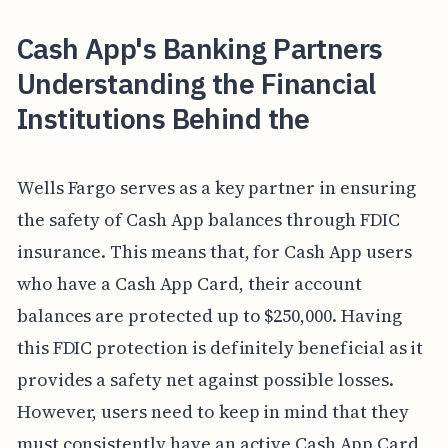
Cash App's Banking Partners
Understanding the Financial
Institutions Behind the
Wells Fargo serves as a key partner in ensuring
the safety of Cash App balances through FDIC
insurance. This means that, for Cash App users
who have a Cash App Card, their account
balances are protected up to $250,000. Having
this FDIC protection is definitely beneficial as it
provides a safety net against possible losses.
However, users need to keep in mind that they
must consistently have an active Cash App Card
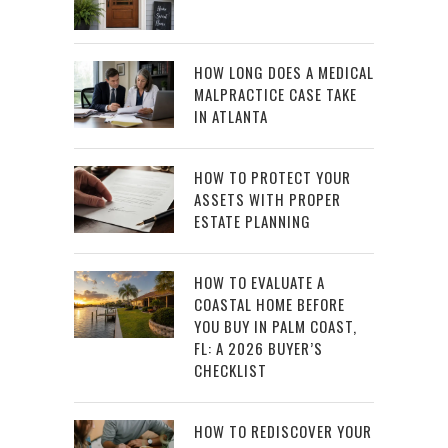
HOW LONG DOES A MEDICAL
MALPRACTICE CASE TAKE
IN ATLANTA
HOW TO PROTECT YOUR
ASSETS WITH PROPER
ESTATE PLANNING
HOW TO EVALUATE A
COASTAL HOME BEFORE
YOU BUY IN PALM COAST,
FL: A 2026 BUYER’S
CHECKLIST
HOW TO REDISCOVER YOUR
————
The task: Set the material down exactly, images excluded.

Reply:
Cash App's Banking Partners
Understanding the Financial
Institutions Behind the
Wells Fargo serves as a key partner in ensuring
the safety of Cash App balances through FDIC
insurance. This means that, for Cash App users
who have a Cash App Card, their account
balances are protected up to $250,000. Having
this FDIC protection is definitely beneficial as it
provides a safety net against possible losses.
However, users need to keep in mind that they
must consistently have an active Cash App Card
HOW LONG DOES A MEDICAL
MALPRACTICE CASE TAKE
IN ATLANTA
HOW TO PROTECT YOUR
ASSETS WITH PROPER
ESTATE PLANNING
HOW TO EVALUATE A
COASTAL HOME BEFORE
YOU BUY IN PALM COAST,
FL: A 2026 BUYER’S
CHECKLIST
HOW TO REDISCOVER YOUR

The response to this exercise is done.